===== DATA EXTRACT

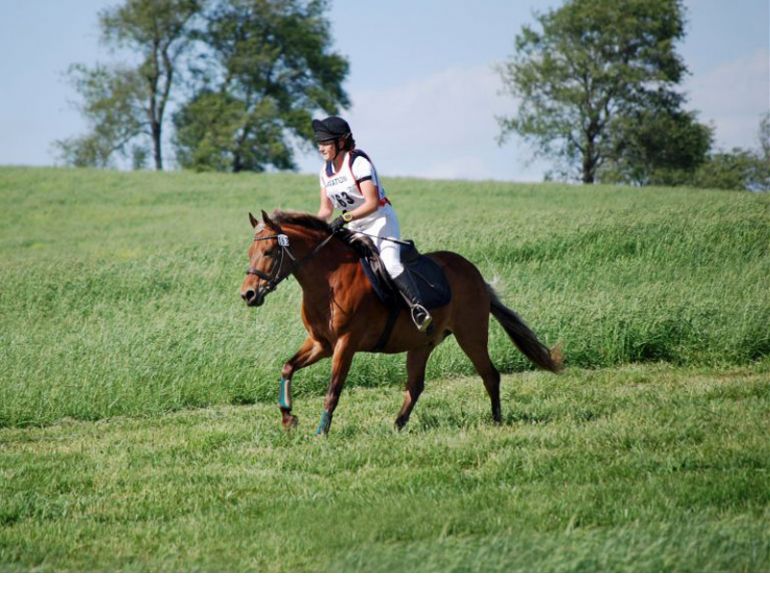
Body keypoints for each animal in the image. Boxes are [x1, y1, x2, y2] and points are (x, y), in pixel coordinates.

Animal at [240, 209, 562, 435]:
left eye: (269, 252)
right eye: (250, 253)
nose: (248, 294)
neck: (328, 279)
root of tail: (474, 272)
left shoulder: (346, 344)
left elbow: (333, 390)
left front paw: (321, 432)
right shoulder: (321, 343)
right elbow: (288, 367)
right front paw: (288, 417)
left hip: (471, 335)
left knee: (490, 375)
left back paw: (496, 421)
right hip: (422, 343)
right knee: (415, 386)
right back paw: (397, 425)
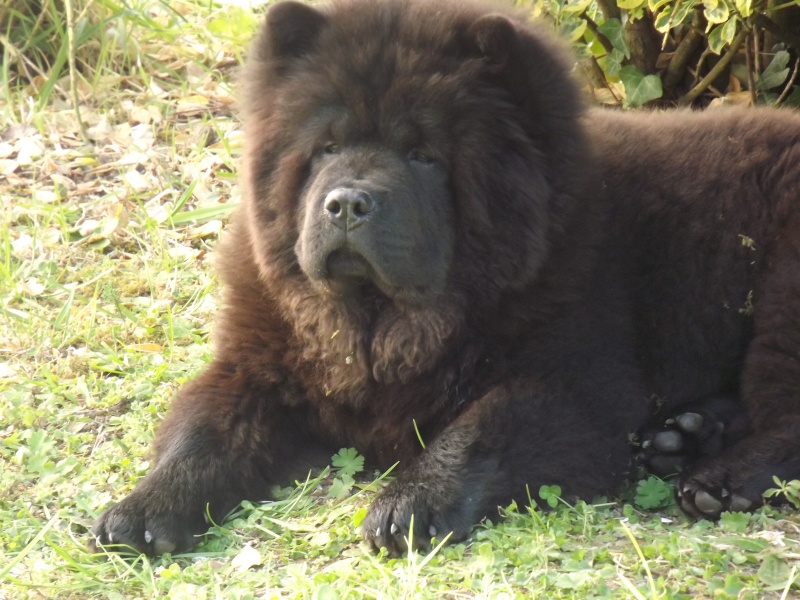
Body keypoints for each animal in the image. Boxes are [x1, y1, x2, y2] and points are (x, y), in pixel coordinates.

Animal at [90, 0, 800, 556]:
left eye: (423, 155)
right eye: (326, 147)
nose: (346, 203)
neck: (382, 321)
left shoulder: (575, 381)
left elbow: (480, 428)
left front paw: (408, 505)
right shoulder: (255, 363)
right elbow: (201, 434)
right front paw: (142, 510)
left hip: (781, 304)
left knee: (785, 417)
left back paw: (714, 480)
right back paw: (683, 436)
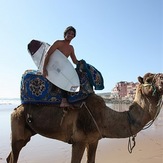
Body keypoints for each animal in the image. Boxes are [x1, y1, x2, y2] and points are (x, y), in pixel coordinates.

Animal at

==========
===== DATA EXTRACT

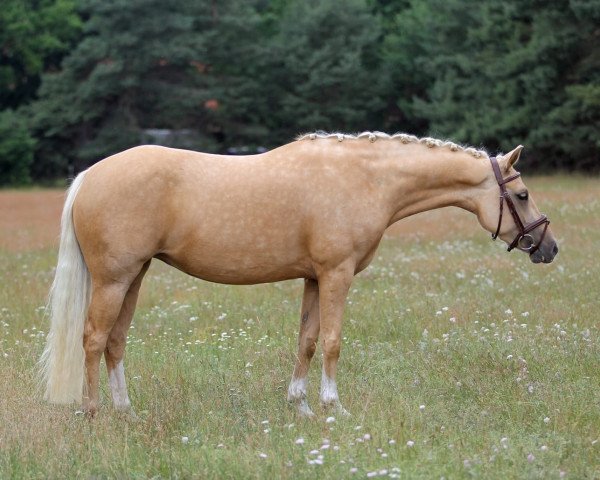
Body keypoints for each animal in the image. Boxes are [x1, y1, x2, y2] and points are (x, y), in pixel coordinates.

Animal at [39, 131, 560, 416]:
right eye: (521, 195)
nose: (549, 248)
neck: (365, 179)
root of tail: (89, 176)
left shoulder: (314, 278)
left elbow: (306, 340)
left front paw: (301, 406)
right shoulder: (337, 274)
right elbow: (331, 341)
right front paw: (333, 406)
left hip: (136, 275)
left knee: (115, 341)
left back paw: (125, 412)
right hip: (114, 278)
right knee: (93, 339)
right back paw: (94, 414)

==========
===== DATA EXTRACT

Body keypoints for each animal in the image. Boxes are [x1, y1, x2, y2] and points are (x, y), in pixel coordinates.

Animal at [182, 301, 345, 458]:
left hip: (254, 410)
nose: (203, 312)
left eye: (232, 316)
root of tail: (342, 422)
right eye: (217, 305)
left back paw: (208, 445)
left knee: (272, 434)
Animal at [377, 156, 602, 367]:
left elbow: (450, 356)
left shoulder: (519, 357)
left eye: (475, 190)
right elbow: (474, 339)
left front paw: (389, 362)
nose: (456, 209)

==========

■ **TASK DIRECTIONS**
Return, with no change at all, every line in the entries above from the line containing "nose: (248, 294)" through the line containing "right hip: (422, 343)".

■ **ANSWER SPACE**
nose: (248, 294)
neck: (328, 279)
root of tail: (474, 272)
left shoulder: (346, 344)
left elbow: (333, 390)
left front paw: (321, 432)
right shoulder: (321, 343)
right elbow: (288, 367)
right front paw: (288, 417)
left hip: (471, 335)
left knee: (490, 375)
left back paw: (496, 421)
right hip: (422, 343)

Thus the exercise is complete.